QUESIION7 Transforming a Vector from World Space to Local Space Choose one $\cdot 5$ points A vector coordinate in world space is $\vec{r}=(1,0,2)$, calculate the vector coordinate in body frame coordinate (rigid body) $\vec{r} 0$ if the orientation of the rigid body is 90 about the global z-axis. Note: use $\overrightarrow{r_{0}}=\boldsymbol{R}^{t} \cdot \vec{r}$ $\left(\begin{array}{l}0 \\ 1 \\ 2\end{array}\right)$ $\left(\begin{array}{l}2 \\ 0 \\ 1\end{array}\right)$ $\left(\begin{array}{c}0 \\ -1 \\ 2\end{array}\right)$

Step 1 ：The problem is asking to transform a vector from world space to local space. This involves rotating the vector by the orientation of the rigid body, which is given as 90 degrees about the global z-axis. The formula given to perform this transformation is \(\overrightarrow{r_{0}}=\boldsymbol{R}^{t} \cdot \vec{r}\), where \(\boldsymbol{R}^{t}\) is the transpose of the rotation matrix and \(\vec{r}\) is the vector in world space.

Step 2 ：The rotation matrix for a rotation of 90 degrees about the z-axis is: \[\boldsymbol{R} = \begin{bmatrix} cos(90) & -sin(90) & 0 \\ sin(90) & cos(90) & 0 \\ 0 & 0 & 1 \end{bmatrix} = \begin{bmatrix} 0 & -1 & 0 \\ 1 & 0 & 0 \\ 0 & 0 & 1 \end{bmatrix}\]

Step 3 ：The transpose of this matrix is: \[\boldsymbol{R}^{t} = \begin{bmatrix} 0 & 1 & 0 \\ -1 & 0 & 0 \\ 0 & 0 & 1 \end{bmatrix}\]

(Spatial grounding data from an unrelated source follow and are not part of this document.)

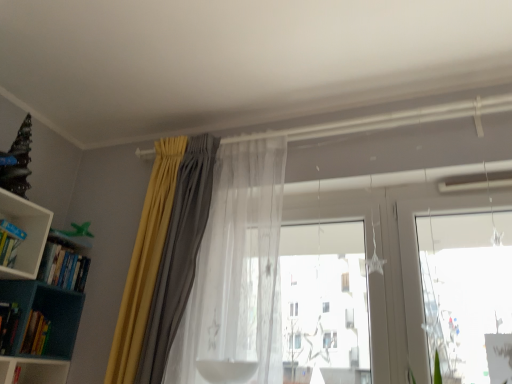
Question: From the image's perspective, is hardcover book at lower left, arranged as the 2th book when ordered from the bottom, located beneath translucent fabric at center?

Choices:
 (A) yes
 (B) no

Answer: (A)

Question: Can you see hardcover book at lower left, which is the 3th book in top-to-bottom order, touching translucent fabric at center?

Step 4 ：So, we need to multiply this matrix with the vector \(\vec{r}=(1,0,2)\) to get the vector in the body frame coordinate.

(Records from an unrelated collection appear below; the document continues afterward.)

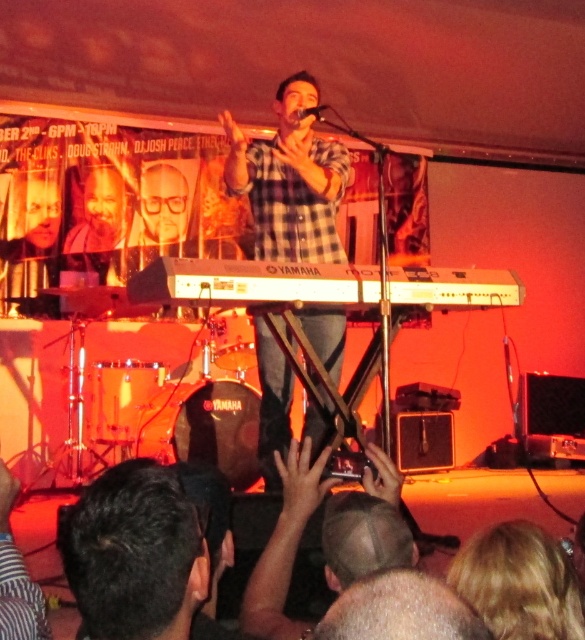
You are a sound technician setting up for a live performance. You need to adjust the microphone stand so that the metallic silver microphone at center is positioned to the left of the white plastic keyboard at center. Is the microphone currently in the correct position?

The white plastic keyboard at center is currently to the right of the metallic silver microphone at center, so the microphone is already positioned to the left of the keyboard. Therefore, it is in the correct position.

You are a photographer at the live performance scene. You need to capture a closeup shot of the performer. The point at coordinates (290, 180) marks the center of the checkered fabric shirt. Where should you aim your camera to ensure the performer is centered in the frame?

Aim your camera at the point marked by coordinates (290, 180) to center the checkered fabric shirt at center, ensuring the performer is centered in the frame.

You are a photographer at the venue and need to adjust your camera settings to focus on both the checkered fabric shirt at center and the metallic silver microphone at center. Since the shirt is taller than the microphone, which object should you prioritize focusing on first to ensure both are in focus?

The checkered fabric shirt at center has a greater height compared to the metallic silver microphone at center, so you should prioritize focusing on the checkered fabric shirt at center first to ensure both are in focus.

Step 5 ：The result of the matrix multiplication gives the vector in the body frame coordinate as (0, -1, 2). This matches one of the options given in the question.

Step 6 ：Final Answer: The vector coordinate in body frame coordinate is \(\boxed{\left(\begin{array}{c}0 \\ -1 \\ 2\end{array}\right)}\).